To determine the hybridization of the central atom in the given molecules—${N_3}^-$ (azide ion), NOCl (nitrosyl chloride), and ${N_2}O$ (nitrous oxide)—we need to analyze the molecular structure and the bonding characteristics of each compound. Let's break this down step by step.
Hybridization of ${N_3}^-$
The azide ion, ${N_3}^-$, consists of three nitrogen atoms. The central nitrogen atom is bonded to two other nitrogen atoms. To find the hybridization, we can look at the number of regions of electron density around the central nitrogen. In this case, the central nitrogen has:
- Two single bonds (to the terminal nitrogen atoms)
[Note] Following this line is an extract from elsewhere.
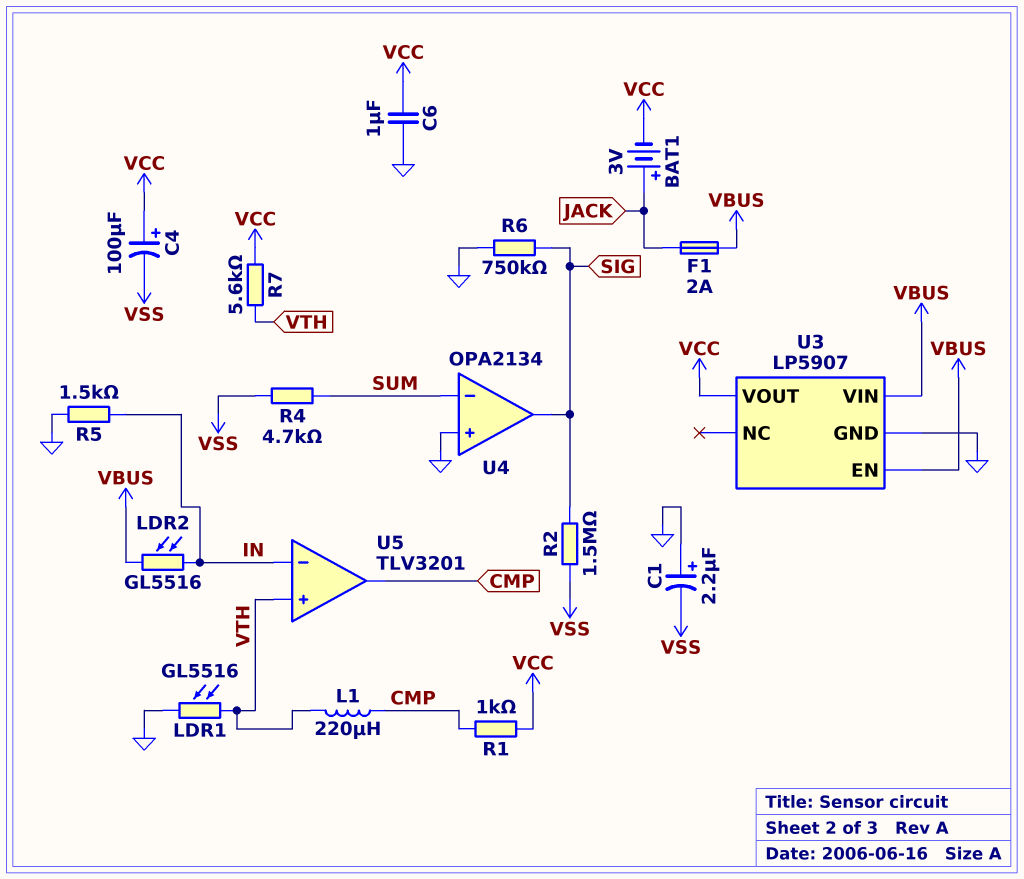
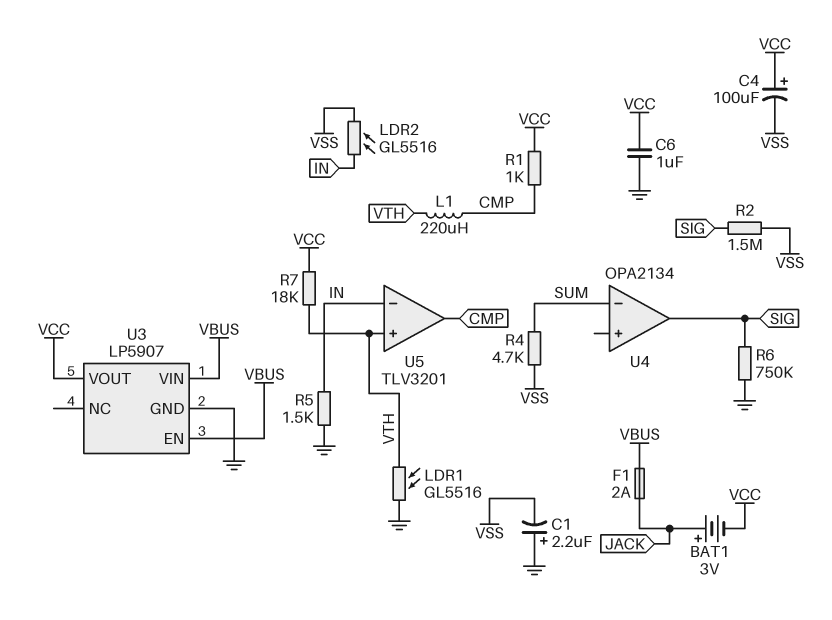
LDR2: GL5516 (IN, VBUS) -> GL5516 (IN, VSS)
R7: 5.6k (VCC, VTH) -> 18k (VCC, VTH)
U4 pin in+: GND -> none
- One lone pair of electrons
This gives a total of three regions of electron density. According to VSEPR theory, three regions of electron density correspond to sp2 hybridization. Therefore, the hybridization of the central atom in ${N_3}^-$ is sp2.
Hybridization of NOCl
Next, let's examine NOCl. In this molecule, nitrogen is the central atom bonded to one oxygen atom and one chlorine atom. The nitrogen atom has:
- One double bond with oxygen
- One single bond with chlorine
- One lone pair of electrons
This results in three regions of electron density around the nitrogen atom. Therefore, the hybridization of nitrogen in NOCl is also sp2.
Hybridization of ${N_2}O$
Finally, let's consider nitrous oxide, ${N_2}O$. In this molecule, the structure can be represented as N≡N-O, where the first nitrogen is triple-bonded to the second nitrogen, which is then single-bonded to the oxygen. The central nitrogen atom (the second nitrogen) has:
- One triple bond with the first nitrogen
- One single bond with oxygen
This gives us two regions of electron density, indicating that the hybridization of the central nitrogen in ${N_2}O$ is sp.
Summary of Hybridizations
Now that we have analyzed each molecule, we can summarize the hybridizations:
- ${N_3}^-$: sp2
- NOCl: sp2
- ${N_2}O$: sp
Based on this analysis, the correct answer to the question is (D) sp2, sp2, sp.